出発までもう少し待ってほしいと言われたため、一緒の商隊に乗る冒険者にあいさつでもしておこう。
「同じ馬車に乗るリョウです。よろしく…」
弓を背負った茶髪の少女はこちらを睨んだ後、何も言わずに武器の手入れに戻った。
なんて愛想のない人だ。少しくらいは挨拶を返してくれてもいいのに。
「ああ、ごめん。こいつこういうやつなんだ、許してやってくれ」
槍を持った青髪の少年が話しかけてきた。おそらくこの少女と同じパーティーなのだろう。

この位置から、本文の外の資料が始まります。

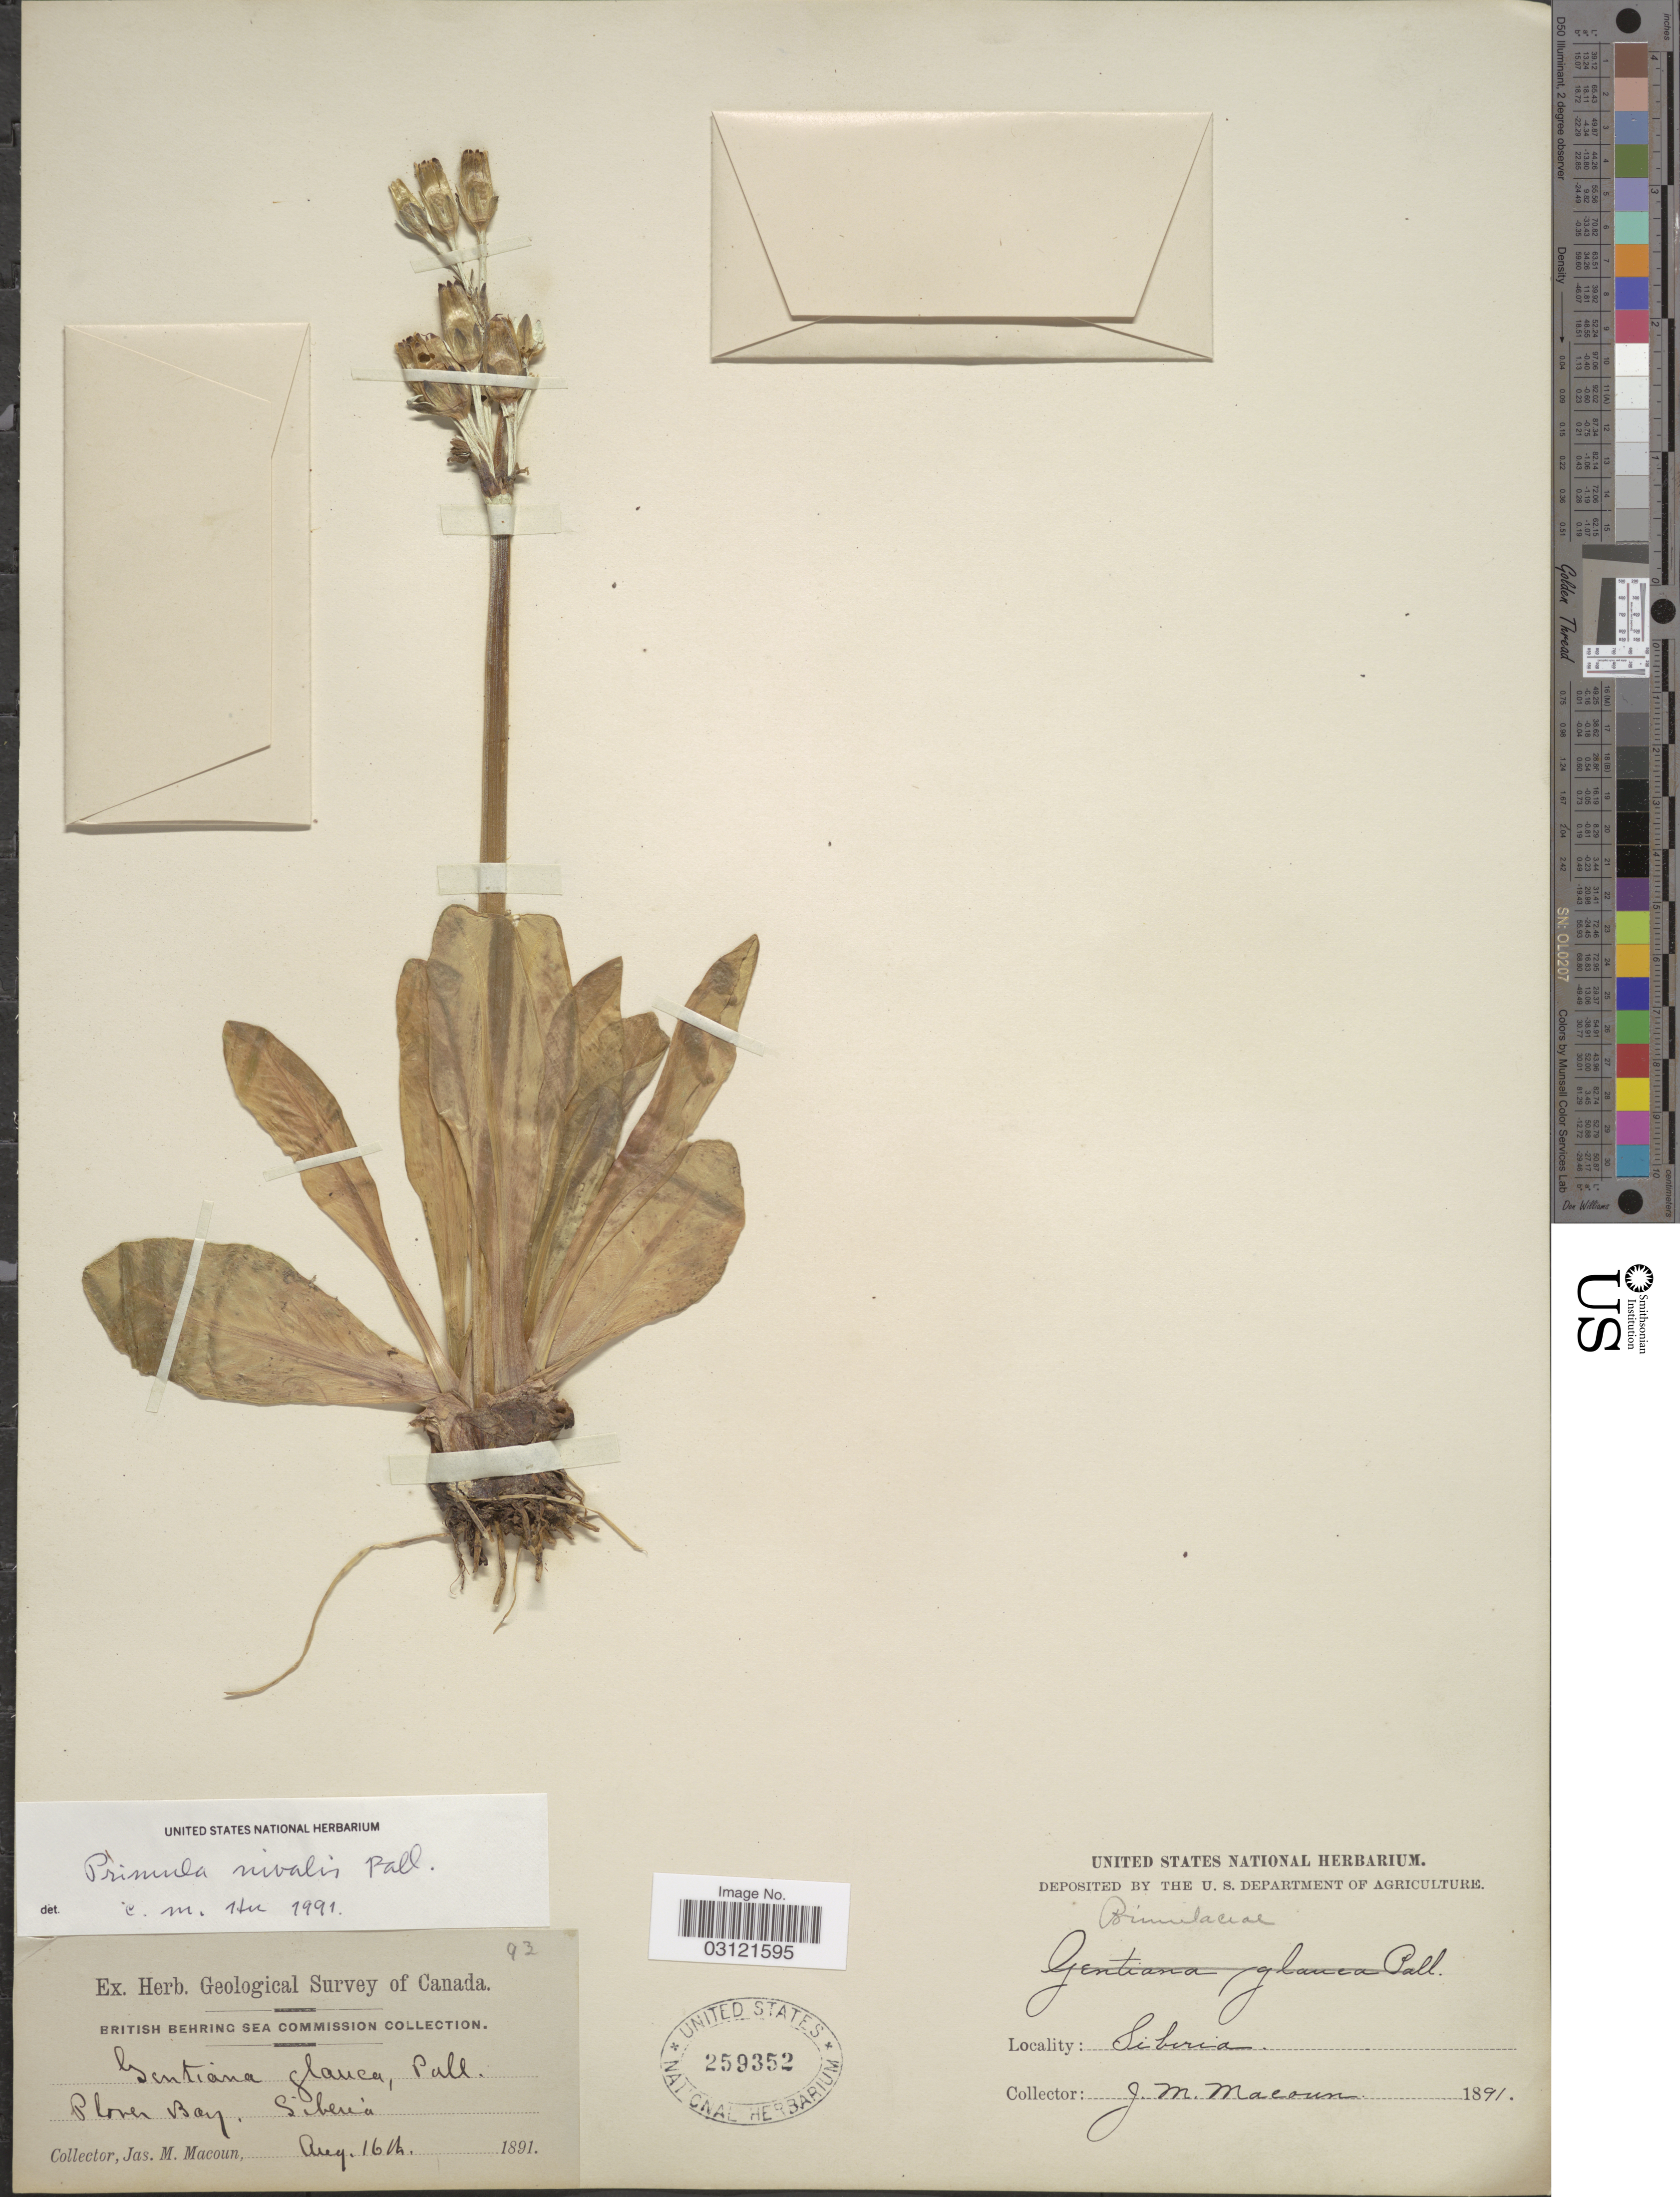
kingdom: Plantae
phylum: Tracheophyta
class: Magnoliopsida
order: Ericales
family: Primulaceae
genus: Primula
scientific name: Primula nivalis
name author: Pall.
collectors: J. M. Macoun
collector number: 92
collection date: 1891-08-16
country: Russian Federation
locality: Plover Bay, Siberia.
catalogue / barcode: US 259352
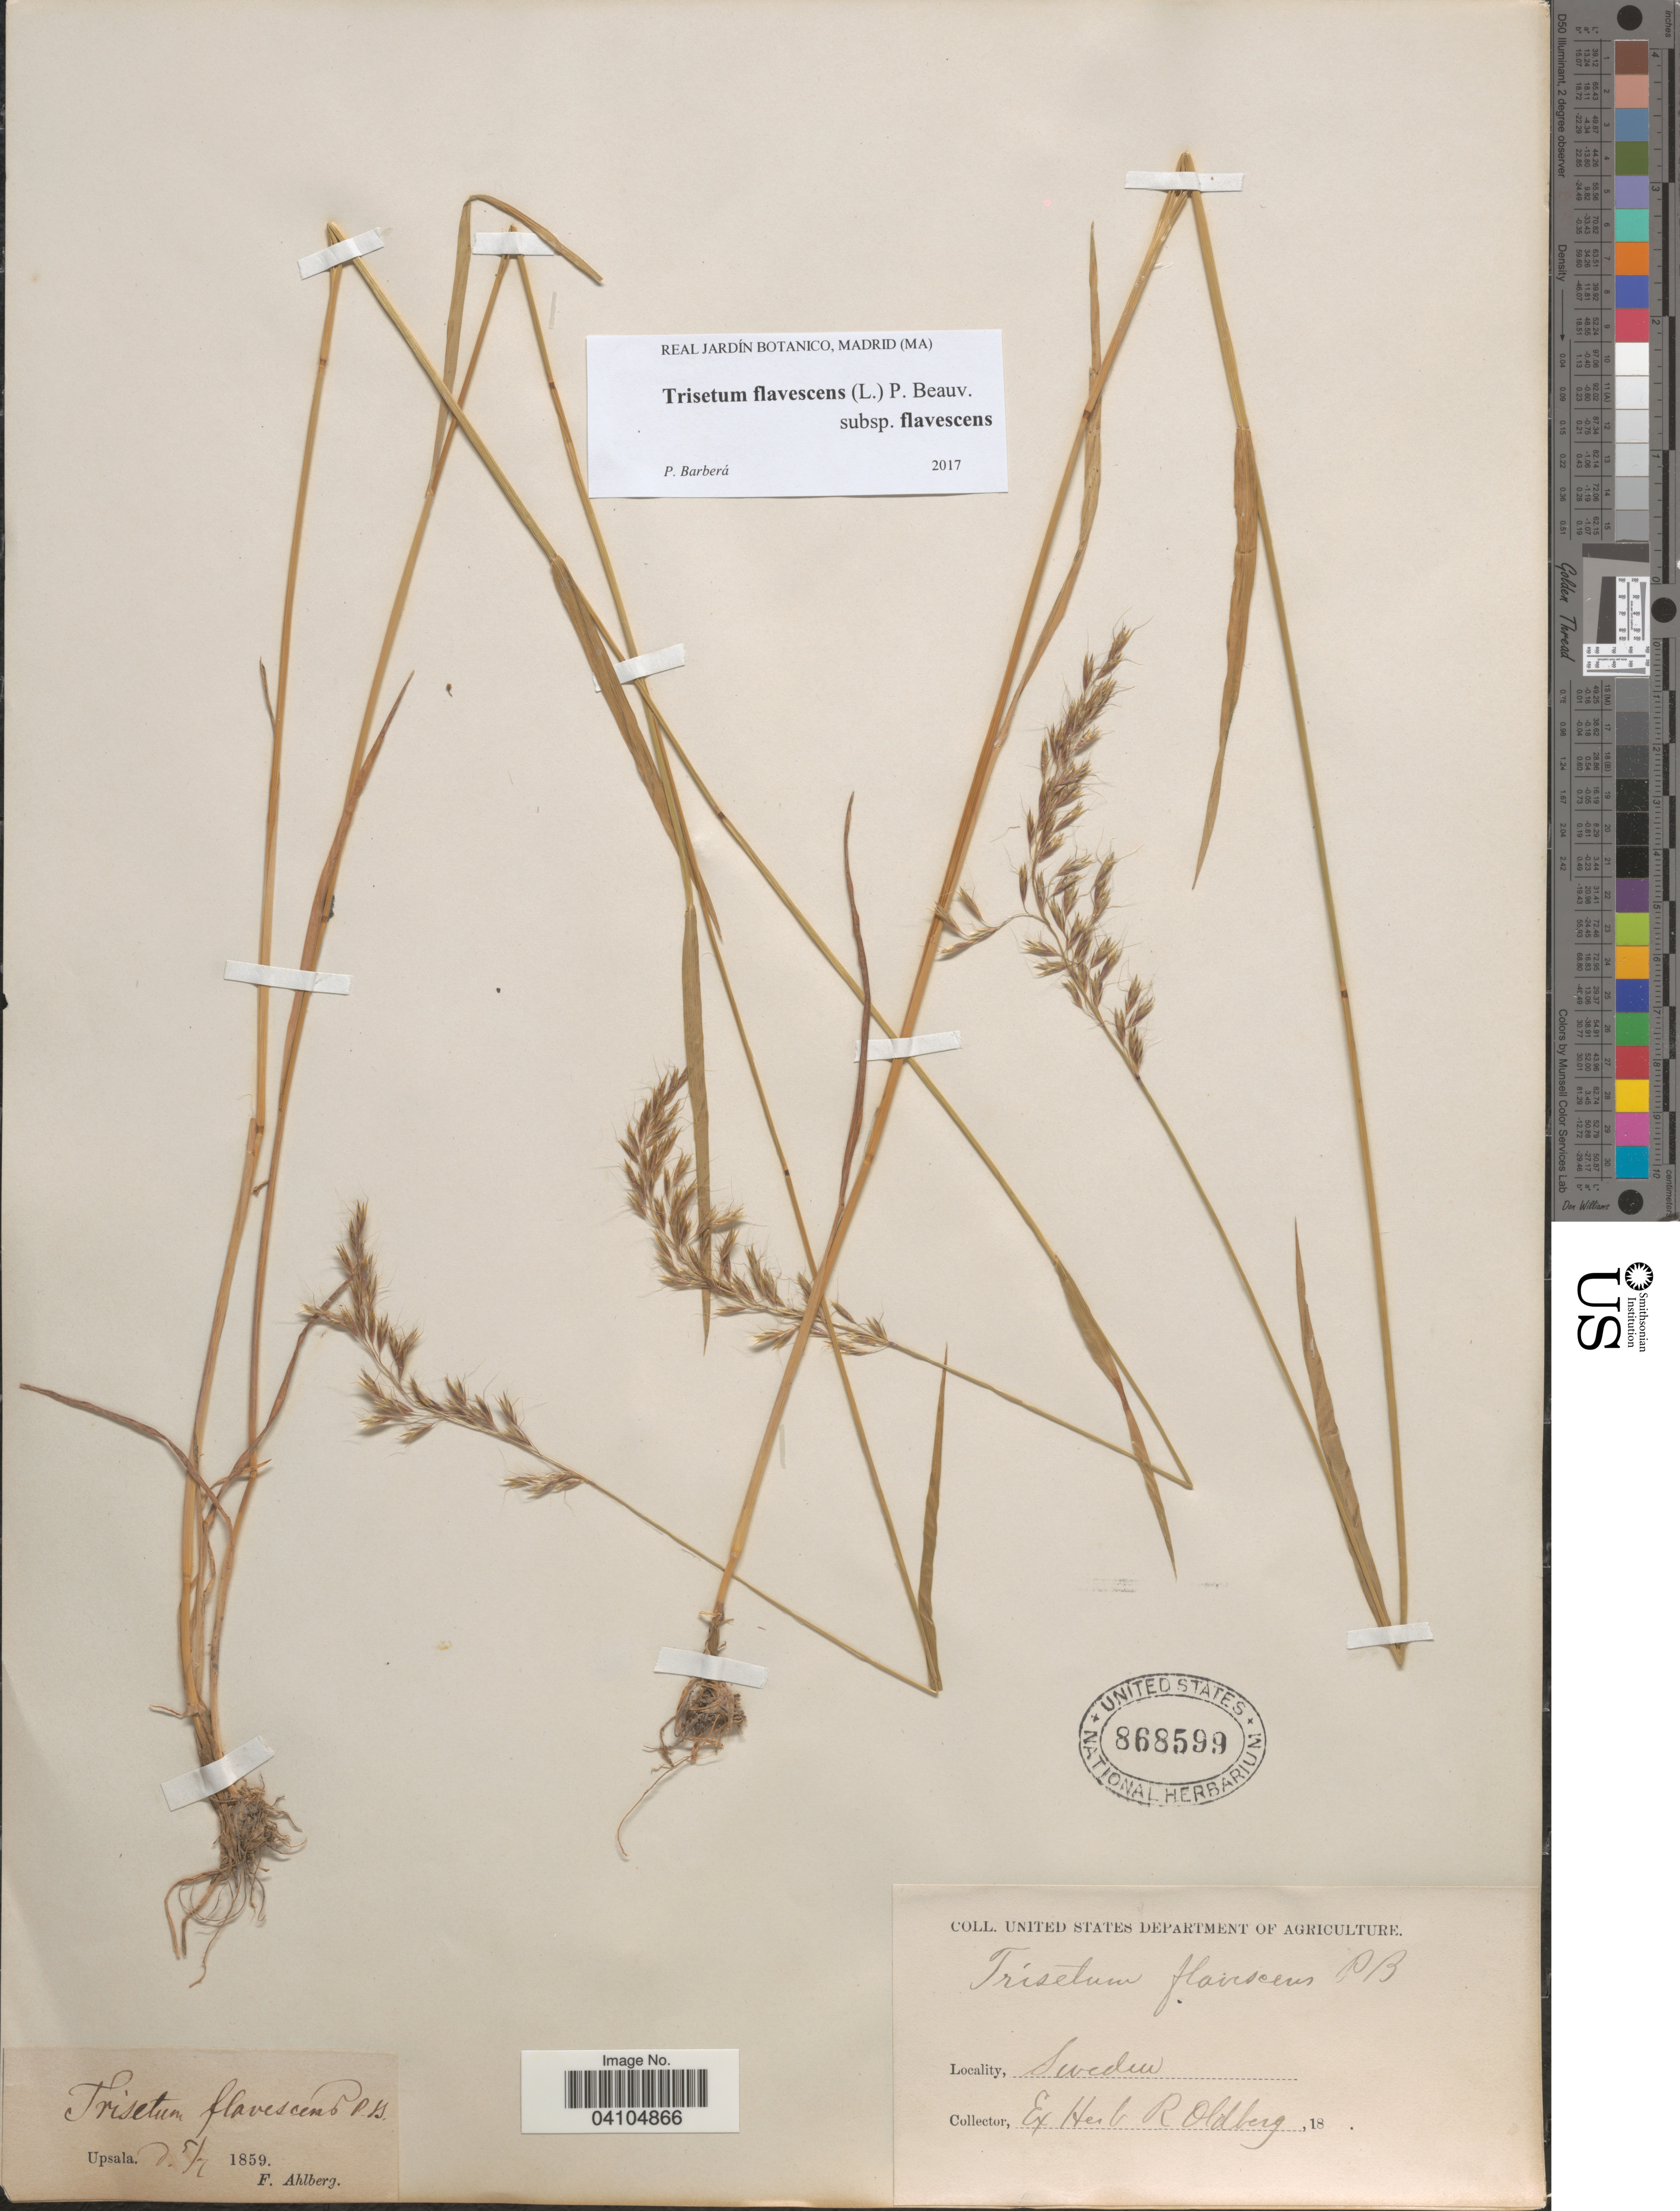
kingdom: Plantae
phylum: Tracheophyta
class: Liliopsida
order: Poales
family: Poaceae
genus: Trisetum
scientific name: Trisetum flavescens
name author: (L.) P. Beauv.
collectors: F. Ahlberg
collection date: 1859-07-05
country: Sweden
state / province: Uppsala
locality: Upsala.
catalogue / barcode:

「そうなんだ。まあ、無理に仲良くする必要もないよね…」
「僕はリードでこいつはキーラ。王都は冒険者として稼ぐには絶好の場所と聞いてね。一応槍には自身があるんだ」
「俺はリョウ、こっちはリア。俺は…剣士?かな」
「なんで疑問形なんだよ」
そう言ってリードはさわやかに笑った。ここまでの好青年は見たことがないから、ぜひとも仲良くしてもらいたい。二人と別れ、残る三人の冒険者にあいさつをしようとすると、リードが俺を止めた。
「あいつらは関わらない方がいい。あまり評判のよくないギルドのやつらだって聞いた。まあ、同じ商隊にいるだけだからそんな接することもないだろうし、ほっとけば大丈夫」
「そっか、それは危なかった。ありがとう」
リードはもう一度微笑み、キーラという少女の元へ戻った。
「まあ、おとなしくして待ってよう」
「はい、そうですね。ガラの悪いやつらは好きじゃありません」
言うまでもなく可愛いリアと二人で馬車の出発時刻まで待つことにした。